3. To serve, pile a mound of salad in one corner of each serving plate, pour the Green Tahini Sauce into a small bowl and stand it next to the salad. Set a pita next to them.
Green Tahini Sauce—Makes 1 1/3 cups
2/3 cup tahini paste
2/3 cup water
5 tablespoons lemon juice
2 cloves garlic, crushed
1/2 teaspoon salt
1/2 cup flat-leaf parsley, chopped
Process all the ingredients in a food processor or blender (except the parsley) until smooth. Add more water if needed. Add the parsley and turn the machine on again for a second or two. Taste for seasoning.
Macadamia and White Chocolate Brownies
Makes 8 to 10
1 1/2 cups macadamia nuts
3/4 cup plus 1 tablespoon unsalted butter, plus melted butter for greasing
2 1/4 cups all-purpose flour
1/2 teaspoon salt
10 1/2 ounces dark chocolate, broken into pieces
1 cup plus 2 1/2 tablespoons superfine sugar
1 teaspoon vanilla extract
2 teaspoons instant coffee
7 ounces white chocolate, broken into pieces (or use white chocolate chips)
1. Brush an 8- or 9-inch square baking pan with melted butter and line with parchment paper. Preheat the oven to 325. Sift together the flour and salt. Spread the nuts on a baking sheet and toast for 5 minutes, then remove from the oven.
2. Put the butter and chocolate in a heatproof bowl and place over a saucepan of simmering water, making sure the water does not touch the base of the bowl. Leave to melt, stirring from time to time. As soon as the butter and chocolate have melted, remove the bowl from above the water. This is important! You need to avoid getting the mixture very hot.
3. In a large bowl, lightly whisk together the eggs, sugar, vanilla and instant coffee. Work them just until combined, a few seconds only, as there is no need to incorporate any air into the eggs. Fold in the melted chocolate mixture and then the sifted flour. Fold in the white chocolate and half the nuts. Pour the mixture into the lined pan and top with the remaining nuts.
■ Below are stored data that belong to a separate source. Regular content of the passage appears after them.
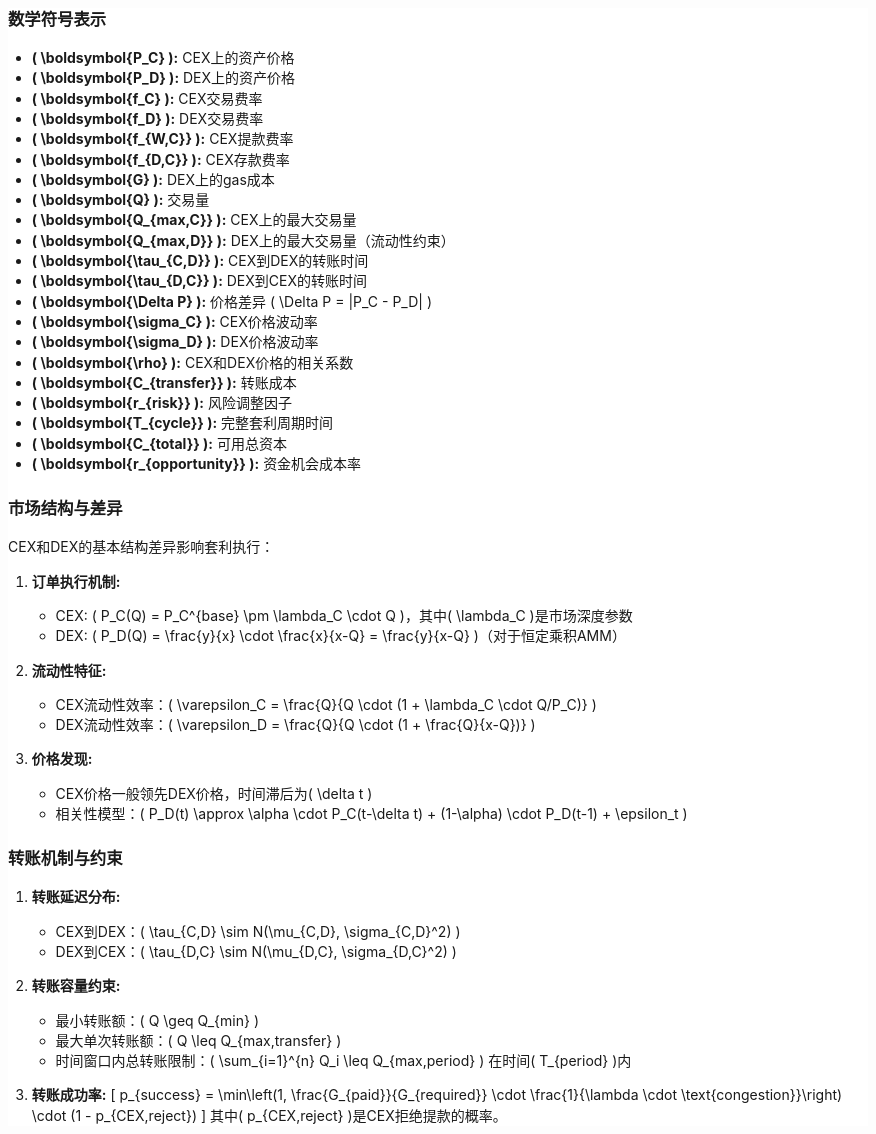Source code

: ### 数学符号表示

- **\( \boldsymbol{P_C} \):** CEX上的资产价格
- **\( \boldsymbol{P_D} \):** DEX上的资产价格
- **\( \boldsymbol{f_C} \):** CEX交易费率
- **\( \boldsymbol{f_D} \):** DEX交易费率
- **\( \boldsymbol{f_{W,C}} \):** CEX提款费率
- **\( \boldsymbol{f_{D,C}} \):** CEX存款费率
- **\( \boldsymbol{G} \):** DEX上的gas成本
- **\( \boldsymbol{Q} \):** 交易量
- **\( \boldsymbol{Q_{max,C}} \):** CEX上的最大交易量
- **\( \boldsymbol{Q_{max,D}} \):** DEX上的最大交易量（流动性约束）
- **\( \boldsymbol{\tau_{C,D}} \):** CEX到DEX的转账时间
- **\( \boldsymbol{\tau_{D,C}} \):** DEX到CEX的转账时间
- **\( \boldsymbol{\Delta P} \):** 价格差异 \( \Delta P = |P_C - P_D| \)
- **\( \boldsymbol{\sigma_C} \):** CEX价格波动率
- **\( \boldsymbol{\sigma_D} \):** DEX价格波动率
- **\( \boldsymbol{\rho} \):** CEX和DEX价格的相关系数
- **\( \boldsymbol{C_{transfer}} \):** 转账成本
- **\( \boldsymbol{r_{risk}} \):** 风险调整因子
- **\( \boldsymbol{T_{cycle}} \):** 完整套利周期时间
- **\( \boldsymbol{C_{total}} \):** 可用总资本
- **\( \boldsymbol{r_{opportunity}} \):** 资金机会成本率

### 市场结构与差异

CEX和DEX的基本结构差异影响套利执行：

1. **订单执行机制:**
   - CEX: \( P_C(Q) = P_C^{base} \pm \lambda_C \cdot Q \)，其中\( \lambda_C \)是市场深度参数
   - DEX: \( P_D(Q) = \frac{y}{x} \cdot \frac{x}{x-Q} = \frac{y}{x-Q} \)（对于恒定乘积AMM）

2. **流动性特征:**
   - CEX流动性效率：\( \varepsilon_C = \frac{Q}{Q \cdot (1 + \lambda_C \cdot Q/P_C)} \)
   - DEX流动性效率：\( \varepsilon_D = \frac{Q}{Q \cdot (1 + \frac{Q}{x-Q})} \)

3. **价格发现:**
   - CEX价格一般领先DEX价格，时间滞后为\( \delta t \)
   - 相关性模型：\( P_D(t) \approx \alpha \cdot P_C(t-\delta t) + (1-\alpha) \cdot P_D(t-1) + \epsilon_t \)

### 转账机制与约束

1. **转账延迟分布:**
   - CEX到DEX：\( \tau_{C,D} \sim N(\mu_{C,D}, \sigma_{C,D}^2) \)
   - DEX到CEX：\( \tau_{D,C} \sim N(\mu_{D,C}, \sigma_{D,C}^2) \)

2. **转账容量约束:**
   - 最小转账额：\( Q \geq Q_{min} \)
   - 最大单次转账额：\( Q \leq Q_{max,transfer} \)
   - 时间窗口内总转账限制：\( \sum_{i=1}^{n} Q_i \leq Q_{max,period} \) 在时间\( T_{period} \)内

3. **转账成功率:**
   \[
   p_{success} = \min\left(1, \frac{G_{paid}}{G_{required}} \cdot \frac{1}{\lambda \cdot \text{congestion}}\right) \cdot (1 - p_{CEX,reject})
   \]
   其中\( p_{CEX,reject} \)是CEX拒绝提款的概率。
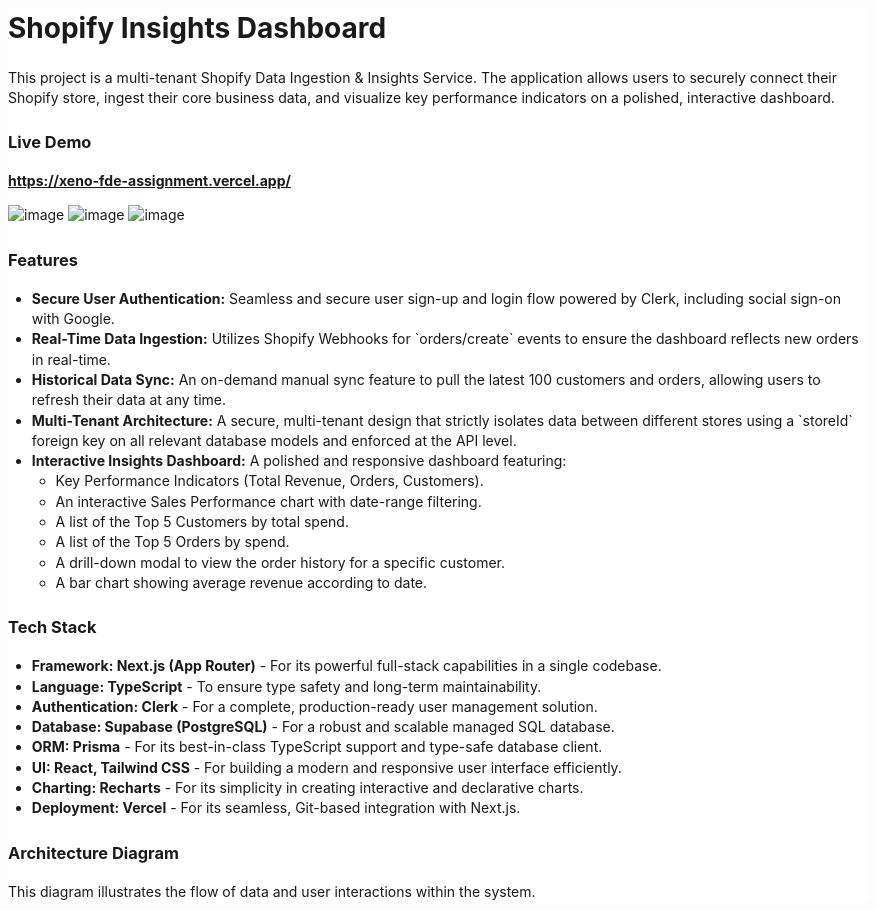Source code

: # Shopify Insights Dashboard

This project is a multi-tenant Shopify Data Ingestion & Insights Service. The application allows users to securely connect their Shopify store, ingest their core business data, and visualize key performance indicators on a polished, interactive dashboard.

### **Live Demo**

**https://xeno-fde-assignment.vercel.app/**

<img width="1800" height="865" alt="image" src="https://github.com/user-attachments/assets/84a7918e-997b-4d2f-8313-20ee5e406af0" />  
<img width="1800" height="865" alt="image" src="https://github.com/user-attachments/assets/cb50d431-ae0f-4e35-b023-86b115b83a74" />
<img width="1800" height="865" alt="image" src="https://github.com/user-attachments/assets/55b2c74e-4dbf-4059-a3a6-c8c9252c66c0" />




### **Features**

* **Secure User Authentication:** Seamless and secure user sign-up and login flow powered by Clerk, including social sign-on with Google.
* **Real-Time Data Ingestion:** Utilizes Shopify Webhooks for \`orders/create\` events to ensure the dashboard reflects new orders in real-time.
* **Historical Data Sync:** An on-demand manual sync feature to pull the latest 100 customers and orders, allowing users to refresh their data at any time.
* **Multi-Tenant Architecture:** A secure, multi-tenant design that strictly isolates data between different stores using a \`storeId\` foreign key on all relevant database models and enforced at the API level.
* **Interactive Insights Dashboard:** A polished and responsive dashboard featuring:
    * Key Performance Indicators (Total Revenue, Orders, Customers).
    * An interactive Sales Performance chart with date-range filtering.
    * A list of the Top 5 Customers by total spend.
    * A list of the Top 5 Orders by spend.
    * A drill-down modal to view the order history for a specific customer.
    * A bar chart showing average revenue according to date.

### **Tech Stack**

* **Framework: Next.js (App Router)** - For its powerful full-stack capabilities in a single codebase.
* **Language: TypeScript** - To ensure type safety and long-term maintainability.
* **Authentication: Clerk** - For a complete, production-ready user management solution.
* **Database: Supabase (PostgreSQL)** - For a robust and scalable managed SQL database.
* **ORM: Prisma** - For its best-in-class TypeScript support and type-safe database client.
* **UI: React, Tailwind CSS** - For building a modern and responsive user interface efficiently.
* **Charting: Recharts** - For its simplicity in creating interactive and declarative charts.
* **Deployment: Vercel** - For its seamless, Git-based integration with Next.js.

### **Architecture Diagram**

This diagram illustrates the flow of data and user interactions within the system.
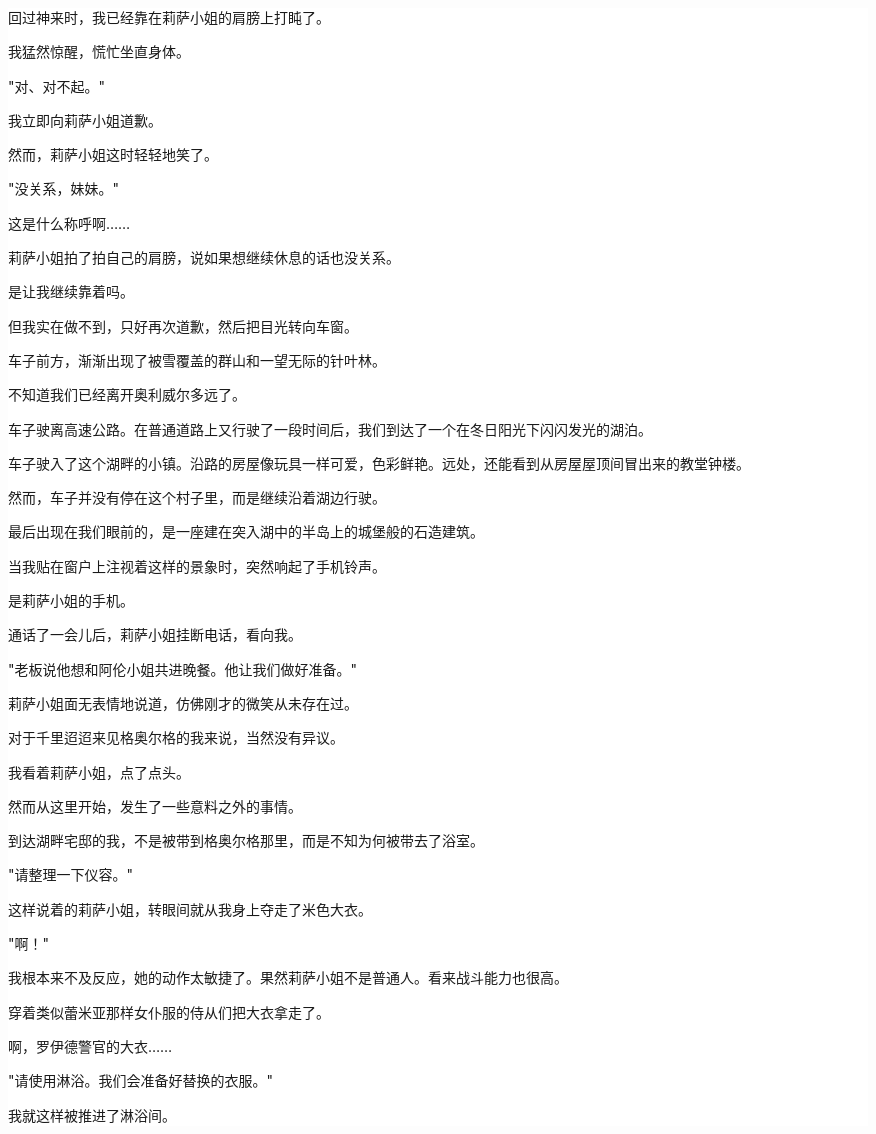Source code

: 回过神来时，我已经靠在莉萨小姐的肩膀上打盹了。

我猛然惊醒，慌忙坐直身体。

"对、对不起。"

我立即向莉萨小姐道歉。

然而，莉萨小姐这时轻轻地笑了。

"没关系，妹妹。"

这是什么称呼啊……

莉萨小姐拍了拍自己的肩膀，说如果想继续休息的话也没关系。

是让我继续靠着吗。

但我实在做不到，只好再次道歉，然后把目光转向车窗。

车子前方，渐渐出现了被雪覆盖的群山和一望无际的针叶林。

不知道我们已经离开奥利威尔多远了。

车子驶离高速公路。在普通道路上又行驶了一段时间后，我们到达了一个在冬日阳光下闪闪发光的湖泊。

车子驶入了这个湖畔的小镇。沿路的房屋像玩具一样可爱，色彩鲜艳。远处，还能看到从房屋屋顶间冒出来的教堂钟楼。

然而，车子并没有停在这个村子里，而是继续沿着湖边行驶。

最后出现在我们眼前的，是一座建在突入湖中的半岛上的城堡般的石造建筑。

当我贴在窗户上注视着这样的景象时，突然响起了手机铃声。

是莉萨小姐的手机。

通话了一会儿后，莉萨小姐挂断电话，看向我。

"老板说他想和阿伦小姐共进晚餐。他让我们做好准备。"

莉萨小姐面无表情地说道，仿佛刚才的微笑从未存在过。

对于千里迢迢来见格奥尔格的我来说，当然没有异议。

我看着莉萨小姐，点了点头。

然而从这里开始，发生了一些意料之外的事情。

到达湖畔宅邸的我，不是被带到格奥尔格那里，而是不知为何被带去了浴室。

"请整理一下仪容。"

这样说着的莉萨小姐，转眼间就从我身上夺走了米色大衣。

"啊！"

我根本来不及反应，她的动作太敏捷了。果然莉萨小姐不是普通人。看来战斗能力也很高。

穿着类似蕾米亚那样女仆服的侍从们把大衣拿走了。

啊，罗伊德警官的大衣……

"请使用淋浴。我们会准备好替换的衣服。"

我就这样被推进了淋浴间。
4. Place pan on the center rack of the oven and bake for roughly 25 minutes, then start checking for doneness. When you stick a skewer inside your cooked brownies it must come out covered with lots of gooey crumbs, not with dry crumbs, but it mustn’t be the type of wet mix you start off with. It should be thicker and sticky to the touch, with a tendency to set once it has cooled a bit. The brownie should also have risen slightly in the oven and its surface should be totally dry.